How Department Store Ads Helped Me Come Out As Trans

As a trans woman, denial and fear kept me from myself– but ads brought me closer.

I used to obsess over department store ads. Twelve-year-old me would sneak Target catalogs out of the mail and stare longingly at them, running my fingers on each image, as though I could experience that soft cotton by touching the page. Smiling, happy teenage girls in sundresses were exactly who I wanted to  be. As a trans woman, denial and fear kept me from myself  but ads brought me closer.

Photo by istock

I didn’t know why or how  but women laughing in slacks and blouses were the object of my obsession. I kept copies of ads hidden under my bed. I told no one. How could anyone ever understand a teenage boy keeping a secret stash of Old Navy and Dillard’s ads that weren’t even for lingerie or swimwear, but for sundresses and jackets? I would pour over every inch of the girls I saw in ads, memorizing their shapes and curves and analyzing each strand of their clothing.

Images that made my straight male friends salivate and offer their lewdest suggestions would instead leave me befuddled at most, while the same images that demanded my heartfelt obsession passed by them like nothing at all. Teenage boys don’t get that kind of excitement about ads aimed at teenage girls, it seems.

They would never have spied an ad for sundresses from Old Navy and thought ecstatically, “They’re beaming and laughing and she’s raising her shoulders in a hint of playful coyness and they’re touching each other with that light, physical affection that is so utterly foreign to men, and it makes my heart ache. I want that. Why do I want that?”

I would wordlessly beg the smiling faces in the ads, “give me your girlhood.” Fifteen years later, they finally shouted back, “You’re a trans woman!

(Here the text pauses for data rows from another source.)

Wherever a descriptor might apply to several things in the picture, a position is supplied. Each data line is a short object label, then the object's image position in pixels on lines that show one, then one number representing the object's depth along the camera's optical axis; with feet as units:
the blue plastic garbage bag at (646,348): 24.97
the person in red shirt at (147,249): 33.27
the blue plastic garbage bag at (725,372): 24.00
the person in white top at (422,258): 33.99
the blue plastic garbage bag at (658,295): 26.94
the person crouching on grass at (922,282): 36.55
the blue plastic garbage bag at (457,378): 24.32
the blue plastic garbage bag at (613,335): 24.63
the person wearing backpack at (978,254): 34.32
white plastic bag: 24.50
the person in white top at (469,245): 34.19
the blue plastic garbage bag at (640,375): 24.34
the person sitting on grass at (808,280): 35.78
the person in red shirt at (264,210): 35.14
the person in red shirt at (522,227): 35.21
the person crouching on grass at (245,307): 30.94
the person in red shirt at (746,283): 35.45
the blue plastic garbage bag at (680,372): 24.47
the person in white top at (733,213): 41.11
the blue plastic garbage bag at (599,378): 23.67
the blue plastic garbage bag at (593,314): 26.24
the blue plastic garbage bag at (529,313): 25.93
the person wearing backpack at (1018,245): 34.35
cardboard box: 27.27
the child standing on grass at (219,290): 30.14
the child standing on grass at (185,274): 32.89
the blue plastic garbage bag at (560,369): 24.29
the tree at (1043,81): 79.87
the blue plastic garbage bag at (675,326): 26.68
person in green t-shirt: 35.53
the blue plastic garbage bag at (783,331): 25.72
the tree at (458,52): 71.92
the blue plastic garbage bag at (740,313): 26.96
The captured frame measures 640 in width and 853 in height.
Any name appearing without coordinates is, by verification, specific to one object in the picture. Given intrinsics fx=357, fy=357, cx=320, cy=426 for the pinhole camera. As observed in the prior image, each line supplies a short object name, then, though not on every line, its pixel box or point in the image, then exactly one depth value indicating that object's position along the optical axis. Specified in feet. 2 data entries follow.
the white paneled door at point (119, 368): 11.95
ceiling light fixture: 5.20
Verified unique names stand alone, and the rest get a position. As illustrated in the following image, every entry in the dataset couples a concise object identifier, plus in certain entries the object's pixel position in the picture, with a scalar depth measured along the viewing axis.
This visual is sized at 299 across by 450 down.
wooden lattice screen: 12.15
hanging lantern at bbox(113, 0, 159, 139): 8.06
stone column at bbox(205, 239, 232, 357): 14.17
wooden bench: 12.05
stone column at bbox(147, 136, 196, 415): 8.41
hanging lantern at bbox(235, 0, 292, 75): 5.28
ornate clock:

Live your truth!”

Then I started shopping.

Knee-length flared skirts from Fairweather, crop tops from Garage, fitted blouses from Winners, miniskirts from Sirens, and more. I built it all around the aesthetic I had honed through years of contemplating clothing ads and femininity. My look was inspired by the carefree girls in the Target ad, the laughing women in the GAP ad, all the women that helped me see myself. Putting women’s clothes on was a special, electric joy, enveloping me in textures and sensations I had only imagined. 

Ads are part of the reason I’ve finally found this joy. But they didn’t always represent freedom: there was pain, too. Ads weren’t just visions of lovely femininity, but a time capsule of a paradise lost, a past I never got to have. These girls are warm, cheerful, kind, engaged with one another, and delighted at each other’s company. None of them feel like they are being tolerated rather than welcomed, none of them is dissociated into an anxious oblivion, not one of them looks in the mirror and sees a stranger looking back. None of them are afraid to let the others know how they feel with a lean, a hand, or a hug.  None of them spent most of their lives sublimating who they wanted to be into the image of a teenage girl putting her arm around another teenage girl’s leg in nonchalant affection, never sure if they wanted more to be the holder or the held.

Now, after it’s become hilariously clear that what I wanted was to be both, these ads bring me a deep smile. In them, I vicariously update my own youth, feeling the warmth and ease that I used to crave. I hope that future girls like me will know these joys first-hand.

I’ve been out as myself for three years now, and I still experience a little frisson every time I put on something lovely, because the thrill of being beautiful never goes away. Dressing like a low-cut fantasy on one day and a midriff-baring athlete on another is always wonderful.

Advertising is intrusive, omnipresent, and sometimes filled with unrealistic standards  but it’s also one of the first places where I saw myself. It’s one of the first places I turned to live my truth. I hope ads featuring happy, free, beautiful women never go out of style. Somewhere out there, a little girl like me is counting on them.